翌年、市内の総合病院の嘱託医として神経科を週1回担当するようになると患者数も増え、経営も軌道に乗り始めました。
1970年代後半は老人性精神障害が増加してきた時期です。しかし、残念ながら一般病院では老人せん妄などの精神障害に対して適切な処置がとられていないのが実情でした。
また診療所の外来で入院が必要な患者さんが来られても、どこの病院も引き受けてくれない時代だったのです。
そこで、この現状を何とかしたいとの思いで1980(同55)年、現在の場所に精神科89床、内科15床の計104床で山陽病院を開設しました。
山陽病院開業後、瞬く間にベッドは満床。1982(同57)年には医療法人社団良友会を設立。1986(同61)年に病棟を増築し、219床へと増床しましたが、それでも満床の状態は続きました。

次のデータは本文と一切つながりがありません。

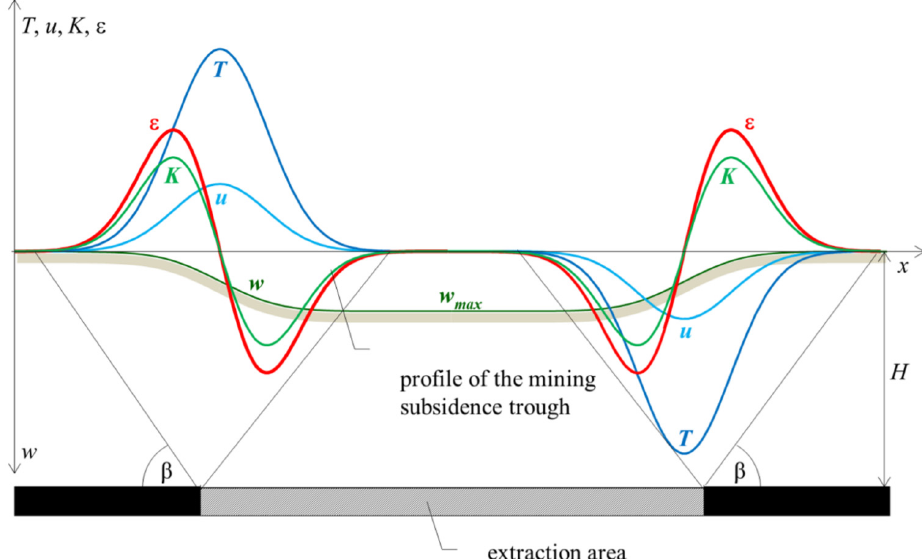
Figure 2. Distribution of surface deformation indicators over the extraction area: ( ε ) horizontal ground strain; ( u ) vertical displacement; ( T ) slope; ( K ) ground curvature; ( H ) depth of cover; ( β ) the angle of impact [29].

1992(平成4)年に介護老人保健施設「藤崎苑」、2000(平成12)年にはケアハウス「ロータス桑野」を開設。こういう話をすると一見、順風満帆だったと思われるかもしれませんが、内実は違いました。
何よりも頭が痛かったのが、職員の定着率の低さです。職員は入っては辞めるの繰り返しだったのです。
ちょうど、その頃、全日本経営人間学協会、竹内日祥師の主催する経営人間学講座を受講する機会に恵まれました。その講座内で統合学、すなわち有機体システム思考を学んだことで病院の新しい理念、目的をつくることができました。
2003(平成15)年、有機体システム思考に基づく病院の理念・目的(別表)を発表しました。この理念・目的を毎日、朝礼時と終礼時に職員に唱和してもらっています。毎日唱和していると「読書百篇、意自ずから通ず」で少しずつ浸透してくるものです。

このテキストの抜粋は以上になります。